Change detection outputs:
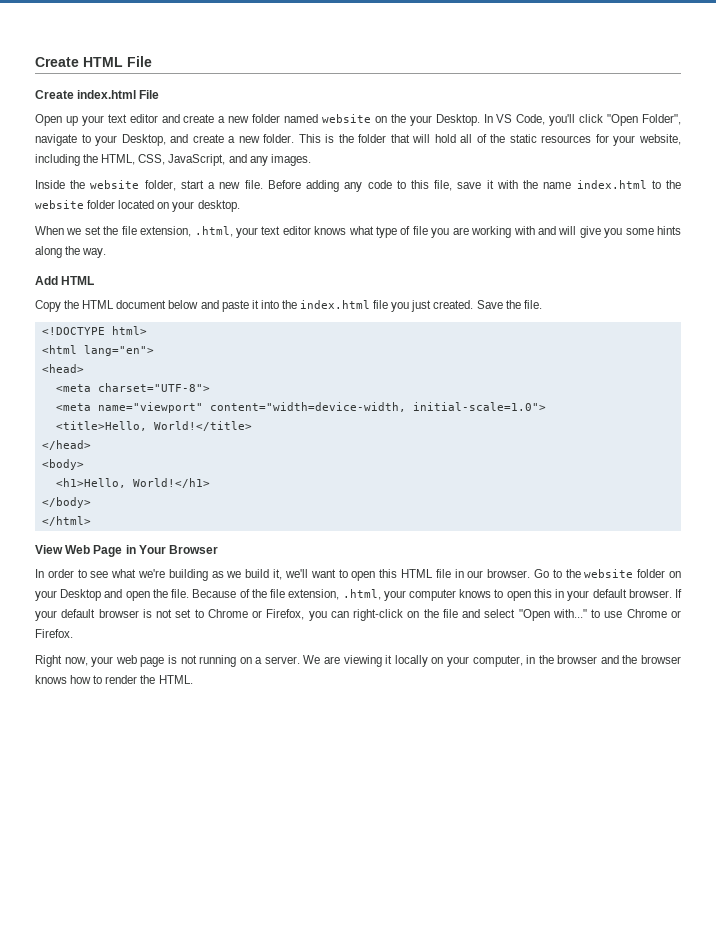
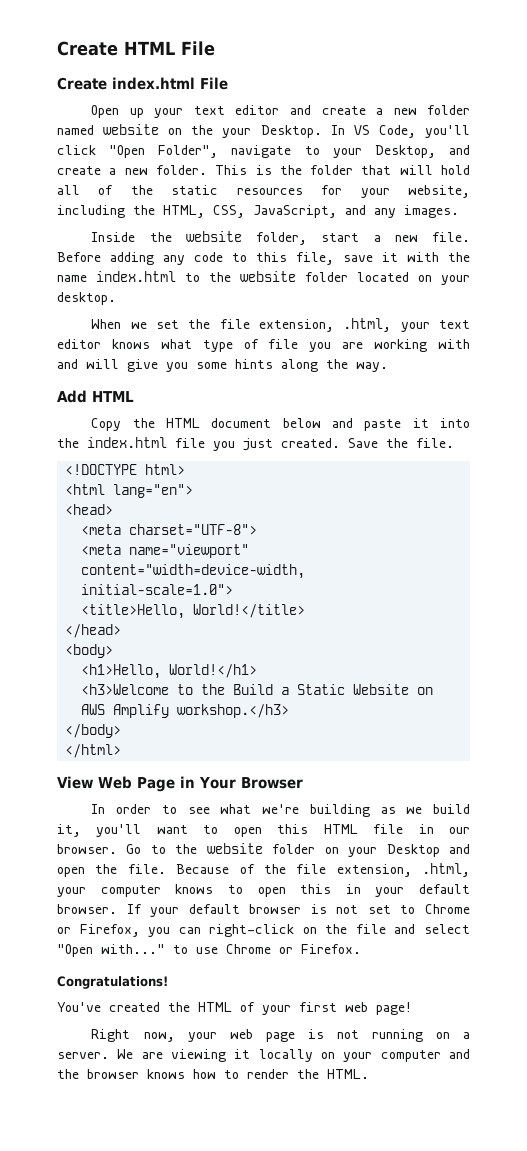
(210, 483) none -> [81,684,434,695] [81,704,290,718] // <h3>Welcome to the Build a Static Website on AWS Amplify workshop.</h3>
[284,569,308,578] we'll -> [96,824,142,837] you'll
(73, 633) none -> [57,976,168,989] [57,1002,412,1015] // Congratulations! // You've created the HTML of your first web page!
[472,655,598,667] computer, in the browser -> [380,1050,441,1062] computer

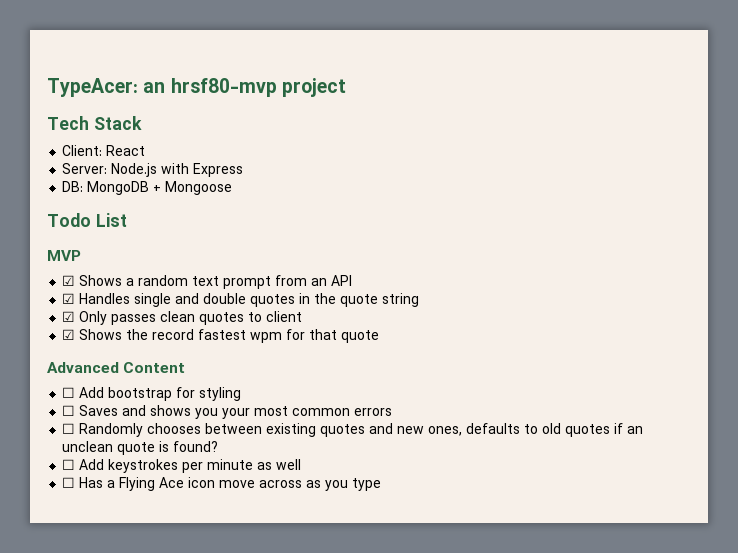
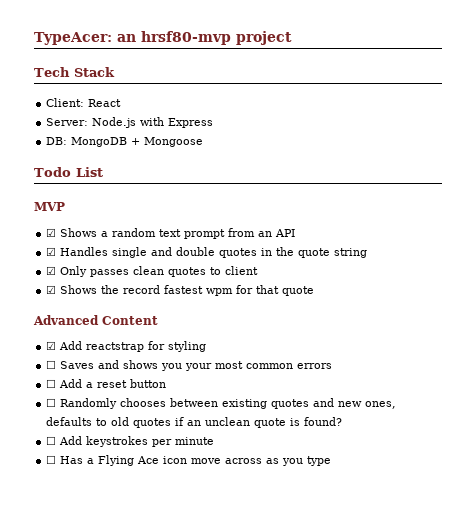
[62,387,173,401] ☐ Add bootstrap -> [46,341,145,352] ☑ Add reactstrap
(393, 412) none -> [46,379,167,388] // ☐ Add a reset button
[257,459,302,470] as well -> (215, 441) none

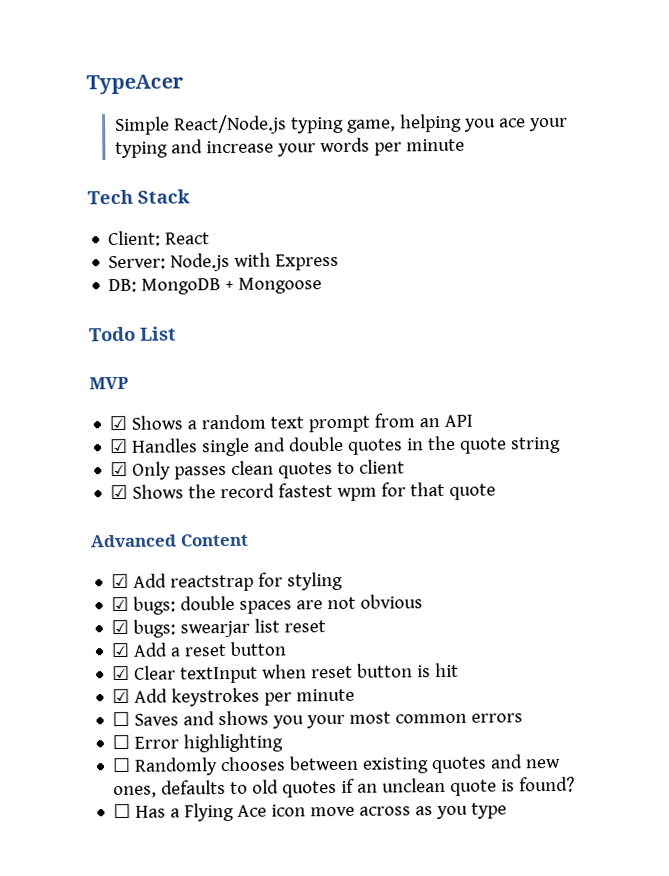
[34,31,292,45] TypeAcer: an hrsf80-mvp project -> [86,74,184,95] [114,113,568,136] [114,137,465,159] TypeAcer // Simple React/Node.js typing game, helping you ace your typing and increase your words per minute
(207, 346) none -> [111,594,424,615] [111,618,327,638] [111,641,288,658] [112,662,460,684] [112,687,356,707] // ☑ bugs: double spaces are not obvious // ☑ bugs: swearjar list reset // ☑ Add a reset button // ☑ Clear textInput when reset button is hit // ☑ Add keystrokes per minute
[59,379,167,388] Add a reset button -> [134,733,284,753] Error highlighting
[46,436,215,447] // ☐ Add keystrokes per minute -> (576, 784) none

» **Exercise brief**: Where does the word "button" appear in the records? Copy every line that holds it.

» **Response**:
(393, 412) none -> [46,379,167,388] // ☐ Add a reset button
(207, 346) none -> [111,594,424,615] [111,618,327,638] [111,641,288,658] [112,662,460,684] [112,687,356,707] // ☑ bugs: double spaces are not obvious // ☑ bugs: swearjar list reset // ☑ Add a reset button // ☑ Clear textInput when reset button is hit // ☑ Add keystrokes per minute
[59,379,167,388] Add a reset button -> [134,733,284,753] Error highlighting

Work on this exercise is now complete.